Intel is grappling with a processor design flaw impacting CPUs used in Linux, Windows and some macOS systems. The flaw is tied to Intel’s kernel virtual memory system that could allow an attacker to access kernel-protected data such as passwords and login keys.
The flaw’s impact is far reaching, affecting Intel endpoint computers, but also cloud computing environments such as Amazon EC2, Microsoft Azure and Google Compute Engine, according to an analysis of the flaw by a developer blogging at Python Sweetness.
Some details of the bug affecting the Linux kernel have been made public, however a complete analysis of the flaw are being withheld pending an embargo of the specifics. Intel, Microsoft and other stakeholders are expected to reveal technical details of the flaw’s impact later this month. Intel has not publicly confirmed the bug and did not return requests for comment.
The Intel design flaw requires programmers to overhaul both the Linux and NT kernel’s virtual memory system in order to fix the problem. Microsoft introduced fixes to beta testers of its Windows operating system in November and December. Microsoft is expected to rollout patches for bug next week during its Patch Tuesday security update.
Security patches addressing the flaw in the Linux kernel were pushed last week. Apple’s 64-bit macOS, will also need to be updated, according to reports of the flaw.
The fixes have tradeoffs and impact Intel CPU performance by as much as five to 30 percent depending on the workload, said Python Sweetness.

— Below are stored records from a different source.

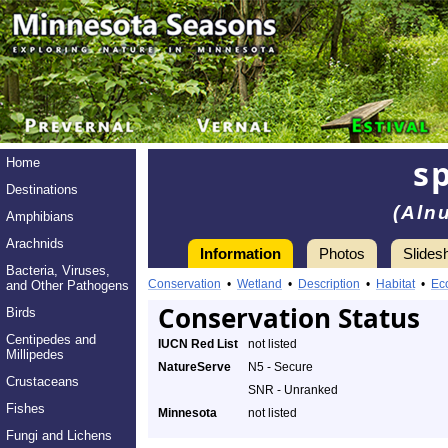
s
Home
Destinations
(Aln
Amphibians
Arachnids
Information
Photos
Slides
Bacteria, Viruses,
Conservation
•
Wetland
•
Description
•
Habitat
•
Ec
and Other Pathogens
Conservation Status
Birds
Centipedes and
IUCN Red List
not listed
Millipedes
NatureServe
N5 - Secure
Crustaceans
SNR - Unranked
Fishes
Minnesota
not listed
Fungi and Lichens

“In the worst case the software fix causes huge slowdowns in typical workloads. There are hints the attack impacts common virtualization environments including Amazon EC2 and Google Compute Engine, and additional hints the exact attack may involve a new variant of Rowhammer,” wrote the Python Sweetness developer.

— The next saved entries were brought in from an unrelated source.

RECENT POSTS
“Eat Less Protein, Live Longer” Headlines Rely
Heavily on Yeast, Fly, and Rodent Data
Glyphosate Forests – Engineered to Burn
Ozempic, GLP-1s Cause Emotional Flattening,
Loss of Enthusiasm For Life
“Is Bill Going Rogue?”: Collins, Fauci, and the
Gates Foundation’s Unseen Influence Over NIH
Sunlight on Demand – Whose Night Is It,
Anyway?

Still other researchers, such as Max Goryachy, security researcher at Positive Technologies, don’t believe a patch can fully mitigate the vulnerability. “This problem could be completely fixed only in new chip versions,” he said.
As of yet the flaw doesn’t have an official name. However, researchers are calling the flaw either KPTI (Kernel Page Table Isolation) and KAISER (Kernel Address Isolation to have Side-channels Efficiently Removed).

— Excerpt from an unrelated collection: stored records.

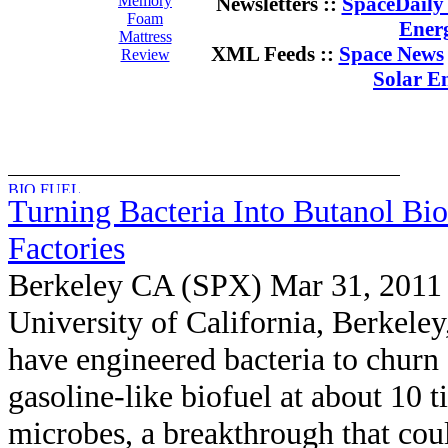
Memory
Newsletters ::
SpaceDaily 
Foam
Ener
Mattress
XML Feeds ::
Space News
Review
Solar E
Turning Bacteria Into Butanol Bio
Factories
Berkeley CA (SPX) Mar 31, 2011
University of California, Berkeley
have engineered bacteria to churn 
gasoline-like biofuel at about 10 
microbes, a breakthrough that cou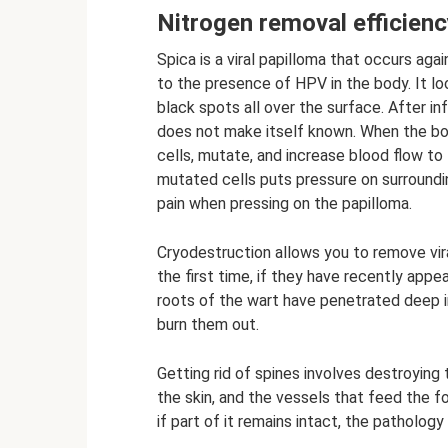
Nitrogen removal efficienc
Spica is a viral papilloma that occurs a
to the presence of HPV in the body. It loo
black spots all over the surface. After in
does not make itself known. When the bod
cells, mutate, and increase blood flow to
mutated cells puts pressure on surroundin
pain when pressing on the papilloma.
Cryodestruction allows you to remove vira
the first time, if they have recently appear
roots of the wart have penetrated deep in
burn them out.
Getting rid of spines involves destroying
the skin, and the vessels that feed the fo
if part of it remains intact, the pathology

The CPU design flaw is tied to how the Intel processor manages memory between “kernel mode” and “user mode.” Specifics of the flaw have yet to be released, but an article by The Register delves into some of the details.
Developers separate the kernel’s memory from the userland process using a Kernel Page Table Isolation (KPTI). “These KPTI patches move the kernel into a completely separate address space, so it’s not just invisible to a running process… this shouldn’t be needed, but clearly there is a flaw in Intel’s silicon that allows kernel access protections to be bypassed in some way,” The Register wrote.
“Whenever a running program needs to do anything useful – such as write to a file or open a network connection – it has to temporarily hand control of the processor to the kernel to carry out the job. To make the transition from user mode to kernel mode and back to user mode as fast and efficient as possible, the kernel is present in all processes’ virtual memory address spaces, although it is invisible to these programs. When the kernel is needed, the program makes a system call, the processor switches to kernel mode and enters the kernel. When it is done, the CPU is told to switch back to user mode, and reenter the process. While in user mode, the kernel’s code and data remains out of sight but present in the process’s page tables,” The Register writes.
The flaw takes advantage of the way the Intel processor switches address spaces, dumps cached data and reloads information from memory.
“It is possible the bug could be abused to defeat KASLR: kernel address space layout randomization. This is a defense mechanism used by various operating systems to place components of the kernel in randomized locations in virtual memory. This mechanism can thwart attempts to abuse other bugs within the kernel: typically, exploit code – particularly return-oriented programming exploits – relies on reusing computer instructions in known locations in memory,” according to the report.
The Intel design flaw allows an attacker to predict where data and code is stored and positioned in memory by the kernel. Predict the location, and an attacker could circumvent the wall between userland and the kernel allowing the adversary to launch malware, steal data, manipulate hardware and eavesdrop on network traffic.
Because the attack scenario requires an attacker to already have a foothold on the targeted system, the risk is not considered critical when it comes to laptops and desktop clients. But for virtual machines, where the kernel serves to keep multiple users and programs apart the risks are considered much higher.
Because the flaw is specific to Intel processors, rival chip maker AMD’s CPUs are not impacted by the KAISER issue, according to AMD Linux kernel developer Tm Lendacky. He wrote in a recent Linux Kernel Mailing List message: “AMD processors are not subject to the types of attacks that the kernel page table isolation feature protects against. The AMD microarchitecture does not allow memory references, including speculative references, that access higher privileged data when running in a lesser privileged mode when that access would result in a page fault.”